5.    Het beroep is kennelijk gegrond. Het bestreden besluit dient te worden vernietigd.

6.    Zoals de Afdeling heeft overwogen in de uitspraak van 29 mei 2019, ECLI:NL:RVS:2019:1603, kan het college voor het alsnog te nemen besluit op de aanvraag niet terugvallen op de eerder gevoerde procedure. Het college dient eerst een ontwerpbesluit op te stellen en ter inzage te leggen.

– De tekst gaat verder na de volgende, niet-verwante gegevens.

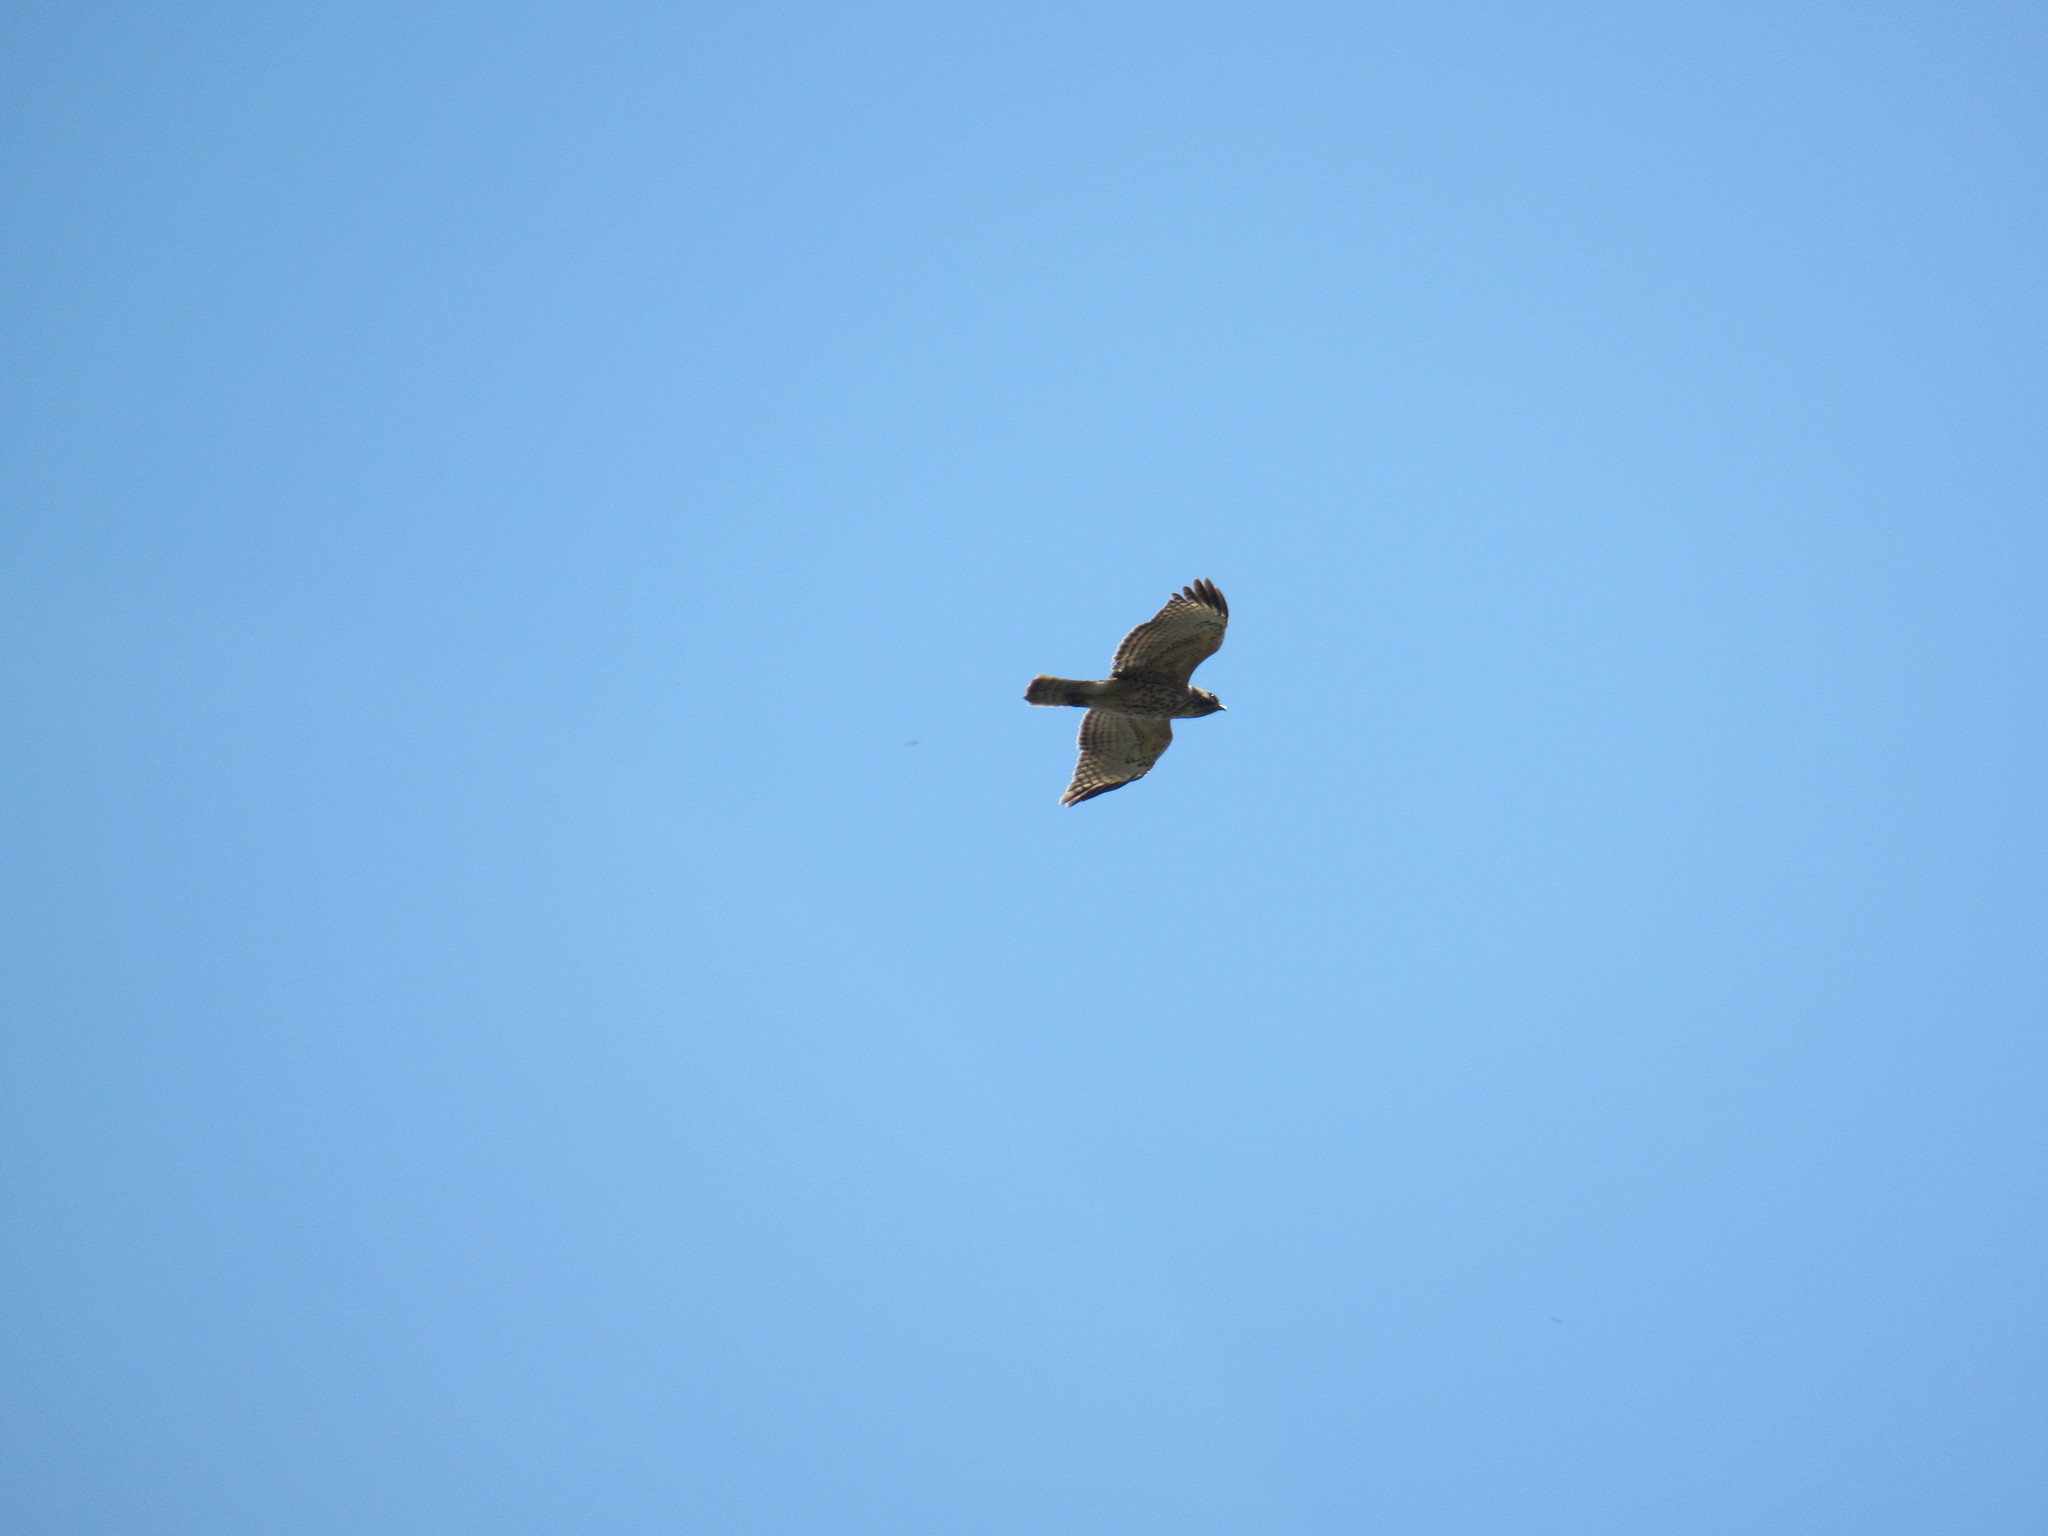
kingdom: Animalia
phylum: Chordata
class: Aves
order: Accipitriformes
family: Accipitridae
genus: Buteo
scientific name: Buteo lineatus
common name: Red-shouldered hawk
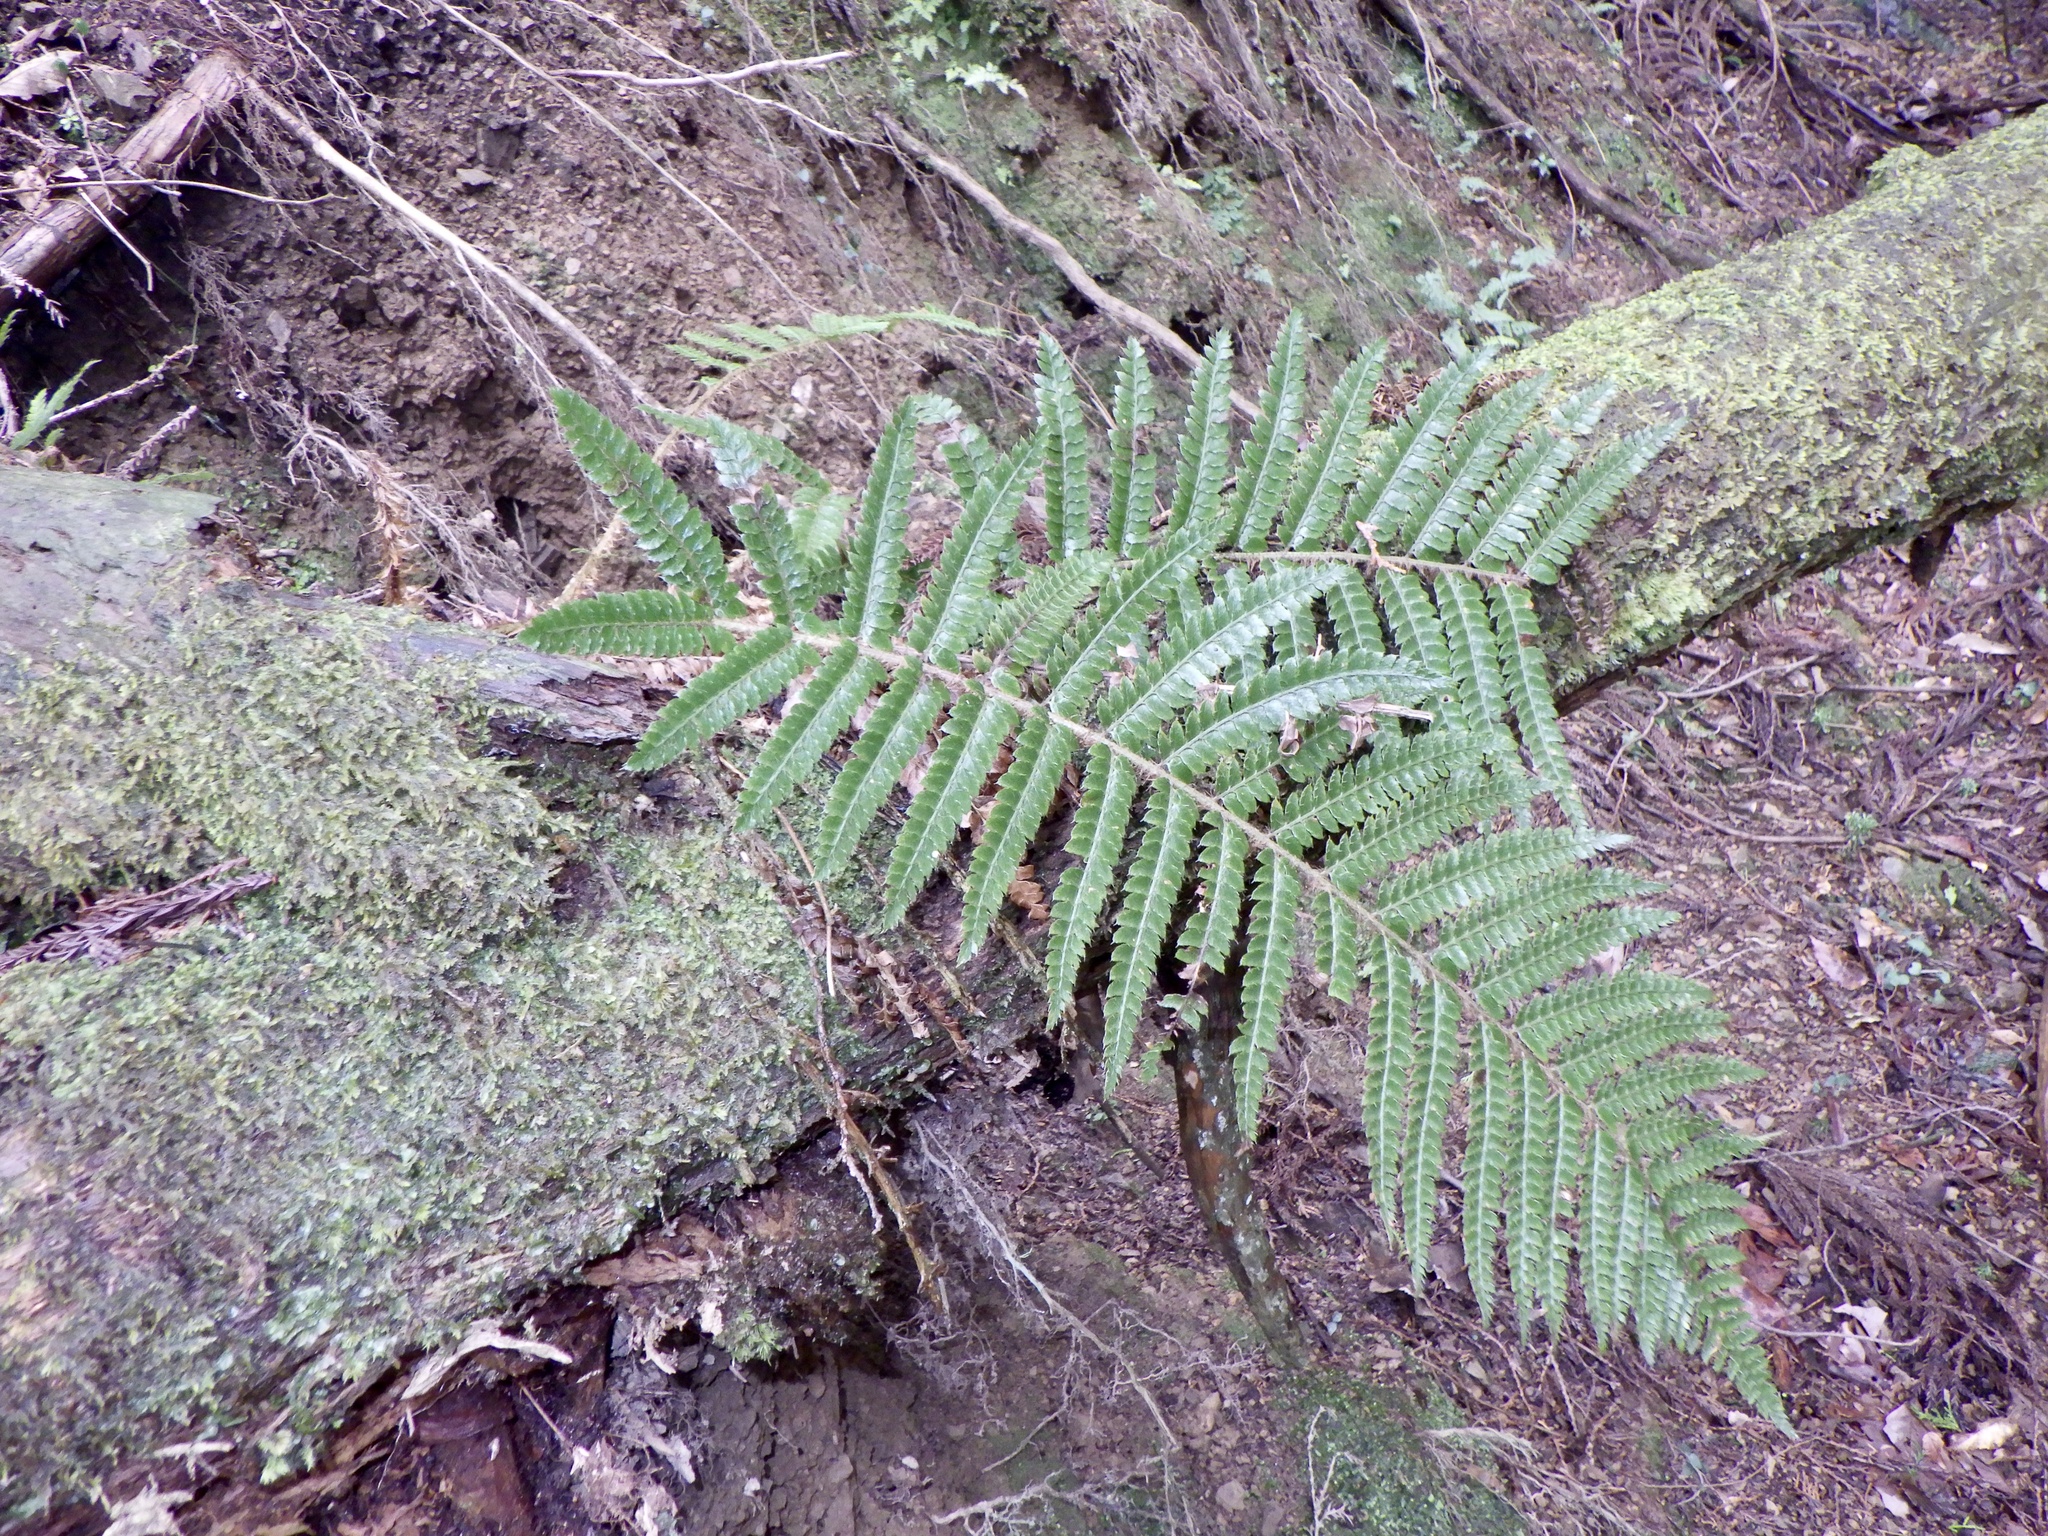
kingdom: Plantae
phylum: Tracheophyta
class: Polypodiopsida
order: Polypodiales
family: Dryopteridaceae
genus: Polystichum
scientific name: Polystichum luctuosum
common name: Korean rockfern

7.    Van proceskosten die voor vergoeding in aanmerking komen, is niet gebleken.

Beslissing

De Afdeling bestuursrechtspraak van de Raad van State:

I.    verklaart het beroep gegrond;

II.    vernietigt het besluit van het college van gedeputeerde staten van Groningen van 7 april 2016, kenmerk 583493;

III.    gelast dat het college van gedeputeerde staten van Groningen aan Natuur en Milieufederatie Groningen en Stichting de Beer is Los het door hen voor de behandeling van het beroep betaalde griffierecht ten bedrage van € 334,00 (zegge: driehonderdvierendertig euro) vergoedt, met dien verstande dat bij betaling van genoemd bedrag aan een van hen het bestuursorgaan aan zijn betalingsverplichting heeft voldaan.

Aldus vastgesteld door mr. J. Kramer, lid van de enkelvoudige kamer, in tegenwoordigheid van mr. J. Verbeek, griffier.

w.g. Kramer    w.g. Verbeek
lid van de enkelvoudige kamer    griffier

Uitgesproken in het openbaar op 5 juni 2019

388.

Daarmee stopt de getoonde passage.